Card-present transactions are low risk. The chip verifies the card is real. The customer is standing in front of the merchant. If there's a dispute, the merchant has footage, signatures, and a timestamp. Fraud rates on card-present are under half a percent.
Card-not-present is the opposite. There's no chip verification. The merchant can't see the customer. Fraud rates are several times higher, and chargebacks are more common because the customer can easily claim "I didn't authorize that" with no way to prove otherwise. The networks price that risk directly into the rate.
The actual fee gap
On interchange-plus pricing, you can see the difference clearly. A rewards credit card might cost:
- Card-present swipe — about 1.65% + $0.10
- Card-not-present keyed / ecommerce — about 1.95% + $0.10
That's a 30-basis-point difference, or roughly $3 extra on every $1,000 in sales. On high-reward cards the gap can be even wider — closer to 50 basis points.

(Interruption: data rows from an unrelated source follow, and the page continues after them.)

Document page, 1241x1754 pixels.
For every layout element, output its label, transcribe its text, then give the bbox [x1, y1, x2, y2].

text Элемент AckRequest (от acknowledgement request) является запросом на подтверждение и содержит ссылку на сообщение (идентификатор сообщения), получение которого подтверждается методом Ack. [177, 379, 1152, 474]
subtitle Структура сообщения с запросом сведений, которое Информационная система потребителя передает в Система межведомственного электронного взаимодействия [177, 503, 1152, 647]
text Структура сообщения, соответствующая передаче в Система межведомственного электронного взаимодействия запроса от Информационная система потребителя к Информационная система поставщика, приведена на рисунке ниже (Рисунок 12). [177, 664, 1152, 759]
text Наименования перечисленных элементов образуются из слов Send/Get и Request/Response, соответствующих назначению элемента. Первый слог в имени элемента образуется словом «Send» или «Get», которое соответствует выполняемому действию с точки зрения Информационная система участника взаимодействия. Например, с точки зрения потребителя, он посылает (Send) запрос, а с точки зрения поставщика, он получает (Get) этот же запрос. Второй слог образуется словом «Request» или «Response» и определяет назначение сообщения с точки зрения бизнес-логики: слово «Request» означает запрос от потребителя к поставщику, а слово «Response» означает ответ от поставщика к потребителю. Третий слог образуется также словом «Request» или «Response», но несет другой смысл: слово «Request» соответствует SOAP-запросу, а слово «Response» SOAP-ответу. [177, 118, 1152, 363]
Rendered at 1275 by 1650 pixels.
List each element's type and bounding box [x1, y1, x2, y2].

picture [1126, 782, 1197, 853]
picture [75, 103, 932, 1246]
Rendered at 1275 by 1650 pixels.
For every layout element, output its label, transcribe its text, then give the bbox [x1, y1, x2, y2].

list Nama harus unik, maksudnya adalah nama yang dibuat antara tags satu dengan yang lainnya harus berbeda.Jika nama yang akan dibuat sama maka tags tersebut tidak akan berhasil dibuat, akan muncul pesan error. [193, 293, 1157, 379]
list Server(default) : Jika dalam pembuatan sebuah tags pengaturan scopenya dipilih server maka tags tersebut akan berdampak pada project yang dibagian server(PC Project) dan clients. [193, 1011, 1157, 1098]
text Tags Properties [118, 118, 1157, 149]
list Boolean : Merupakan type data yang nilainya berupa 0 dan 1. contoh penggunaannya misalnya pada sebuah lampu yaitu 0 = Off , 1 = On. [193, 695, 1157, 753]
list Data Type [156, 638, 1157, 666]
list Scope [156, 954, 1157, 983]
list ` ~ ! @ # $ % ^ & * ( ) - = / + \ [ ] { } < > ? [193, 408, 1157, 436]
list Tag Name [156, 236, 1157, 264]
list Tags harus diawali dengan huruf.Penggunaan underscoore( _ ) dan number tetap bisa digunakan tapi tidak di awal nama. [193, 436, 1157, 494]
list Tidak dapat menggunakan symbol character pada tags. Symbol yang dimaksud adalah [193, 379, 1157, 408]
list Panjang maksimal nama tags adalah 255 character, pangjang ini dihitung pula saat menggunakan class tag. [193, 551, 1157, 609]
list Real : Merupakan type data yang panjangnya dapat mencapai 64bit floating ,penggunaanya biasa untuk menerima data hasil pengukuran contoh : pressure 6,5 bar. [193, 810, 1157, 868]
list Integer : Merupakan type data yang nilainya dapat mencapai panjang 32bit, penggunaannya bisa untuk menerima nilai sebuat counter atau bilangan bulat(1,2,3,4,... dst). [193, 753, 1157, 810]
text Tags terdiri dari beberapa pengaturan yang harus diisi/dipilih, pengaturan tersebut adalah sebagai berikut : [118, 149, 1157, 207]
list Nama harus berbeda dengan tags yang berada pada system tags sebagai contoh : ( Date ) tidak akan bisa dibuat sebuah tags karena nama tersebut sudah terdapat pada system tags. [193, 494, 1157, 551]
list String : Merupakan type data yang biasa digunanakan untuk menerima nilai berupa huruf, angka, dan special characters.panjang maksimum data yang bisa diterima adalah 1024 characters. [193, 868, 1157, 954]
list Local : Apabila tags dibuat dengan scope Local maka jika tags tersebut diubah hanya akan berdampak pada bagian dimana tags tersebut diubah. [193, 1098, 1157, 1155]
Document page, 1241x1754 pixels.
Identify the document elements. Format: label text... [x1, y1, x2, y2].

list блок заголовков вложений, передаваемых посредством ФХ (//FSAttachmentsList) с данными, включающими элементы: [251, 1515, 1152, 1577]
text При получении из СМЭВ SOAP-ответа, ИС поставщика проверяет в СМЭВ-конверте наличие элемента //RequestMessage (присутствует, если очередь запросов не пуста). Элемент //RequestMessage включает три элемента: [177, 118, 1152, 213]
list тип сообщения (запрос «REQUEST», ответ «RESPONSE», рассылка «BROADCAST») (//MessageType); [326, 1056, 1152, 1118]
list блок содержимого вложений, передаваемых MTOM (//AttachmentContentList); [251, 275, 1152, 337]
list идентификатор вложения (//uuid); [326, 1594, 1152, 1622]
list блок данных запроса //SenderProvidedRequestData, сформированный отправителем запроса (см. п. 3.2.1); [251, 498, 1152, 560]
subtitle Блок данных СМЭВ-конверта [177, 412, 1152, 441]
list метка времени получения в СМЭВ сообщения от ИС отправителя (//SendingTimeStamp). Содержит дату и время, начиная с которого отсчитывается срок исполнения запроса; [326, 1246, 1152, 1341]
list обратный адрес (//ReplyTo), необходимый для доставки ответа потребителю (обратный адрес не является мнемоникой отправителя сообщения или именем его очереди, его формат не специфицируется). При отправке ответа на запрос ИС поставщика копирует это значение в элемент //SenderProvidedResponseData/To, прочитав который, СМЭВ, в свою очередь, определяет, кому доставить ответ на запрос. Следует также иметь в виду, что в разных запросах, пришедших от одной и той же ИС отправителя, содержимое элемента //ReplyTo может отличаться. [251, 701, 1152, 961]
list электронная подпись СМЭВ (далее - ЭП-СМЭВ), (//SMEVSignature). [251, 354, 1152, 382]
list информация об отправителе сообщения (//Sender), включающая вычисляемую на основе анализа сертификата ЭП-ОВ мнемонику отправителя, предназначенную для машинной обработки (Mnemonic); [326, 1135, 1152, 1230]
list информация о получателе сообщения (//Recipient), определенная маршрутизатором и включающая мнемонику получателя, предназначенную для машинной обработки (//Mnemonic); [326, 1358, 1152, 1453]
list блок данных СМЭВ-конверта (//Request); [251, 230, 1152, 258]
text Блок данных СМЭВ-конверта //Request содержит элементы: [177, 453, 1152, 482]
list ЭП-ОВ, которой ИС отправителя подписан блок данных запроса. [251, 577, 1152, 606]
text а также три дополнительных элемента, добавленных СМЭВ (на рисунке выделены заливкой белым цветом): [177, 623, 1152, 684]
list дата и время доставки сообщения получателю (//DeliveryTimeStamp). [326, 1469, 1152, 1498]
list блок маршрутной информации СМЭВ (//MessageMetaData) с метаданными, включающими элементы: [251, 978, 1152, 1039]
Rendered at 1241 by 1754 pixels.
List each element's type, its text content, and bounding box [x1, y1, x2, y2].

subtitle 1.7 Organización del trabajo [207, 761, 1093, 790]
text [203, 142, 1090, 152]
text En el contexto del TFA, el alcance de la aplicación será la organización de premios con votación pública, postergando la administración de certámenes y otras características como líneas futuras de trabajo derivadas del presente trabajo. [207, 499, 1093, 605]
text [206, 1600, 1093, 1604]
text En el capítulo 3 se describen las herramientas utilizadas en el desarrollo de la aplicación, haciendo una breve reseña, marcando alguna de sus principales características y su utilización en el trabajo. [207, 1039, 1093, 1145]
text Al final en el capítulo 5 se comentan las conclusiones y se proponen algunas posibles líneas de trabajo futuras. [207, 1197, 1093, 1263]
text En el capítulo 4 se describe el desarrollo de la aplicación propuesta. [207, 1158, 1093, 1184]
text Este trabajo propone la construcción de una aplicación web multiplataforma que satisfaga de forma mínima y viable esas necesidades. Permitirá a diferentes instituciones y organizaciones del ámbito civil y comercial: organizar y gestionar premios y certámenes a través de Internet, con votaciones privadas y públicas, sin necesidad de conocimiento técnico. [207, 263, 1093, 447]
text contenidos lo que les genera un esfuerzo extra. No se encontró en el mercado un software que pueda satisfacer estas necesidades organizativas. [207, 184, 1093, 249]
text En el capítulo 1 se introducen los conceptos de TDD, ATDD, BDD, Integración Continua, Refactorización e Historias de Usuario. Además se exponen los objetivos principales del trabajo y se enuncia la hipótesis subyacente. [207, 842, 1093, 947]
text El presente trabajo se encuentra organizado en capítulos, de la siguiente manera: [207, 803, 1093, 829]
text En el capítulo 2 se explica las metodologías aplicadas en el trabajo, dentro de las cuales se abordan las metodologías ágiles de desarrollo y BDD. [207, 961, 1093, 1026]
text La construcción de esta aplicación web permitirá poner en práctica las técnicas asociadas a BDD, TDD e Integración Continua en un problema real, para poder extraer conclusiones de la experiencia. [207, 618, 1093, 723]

On flat-rate pricing (Square, Stripe, etc.), the difference is usually even more dramatic because the processor builds in a bigger margin on CNP to cover their own fraud exposure. Stripe's published rates, for example, are 2.7% + $0.05 in-person versus 2.9% + $0.30 online — a real difference of more than 20 basis points, plus a bigger per-transaction fee.
What you can actually do about it
You can't change the card-present / CNP distinction. It's baked into the card network rules. But you can minimize what it costs you:
- Use Address Verification Service (AVS) on every CNP transaction. A matched address can qualify for a lower tier.
- Capture CVV on every online transaction. Same reason — it qualifies for better interchange categories.
- Batch out daily. Transactions that settle more than 24 hours after authorization often downgrade to a higher-cost category.
- For B2B, send Level 2 and Level 3 data. On commercial cards, this can cut your rate by 100 basis points or more.
- Don't manually key in cards at your in-person terminal when you could dip the chip. A keyed card-present transaction gets CNP pricing — you pay more for no reason.
The lesson
The card you're accepting isn't the only thing that determines your rate. How you accept it matters just as much. Every time a CNP transaction runs without AVS, CVV, or proper Level 2 data, you're telling the card network "price this as high risk" — and the network obliges.
If you're seeing your online sales cost noticeably more than your in-store sales, the answer isn't to stop selling online. It's to understand exactly why those transactions cost what they do, and to make sure you're not paying more than you have to.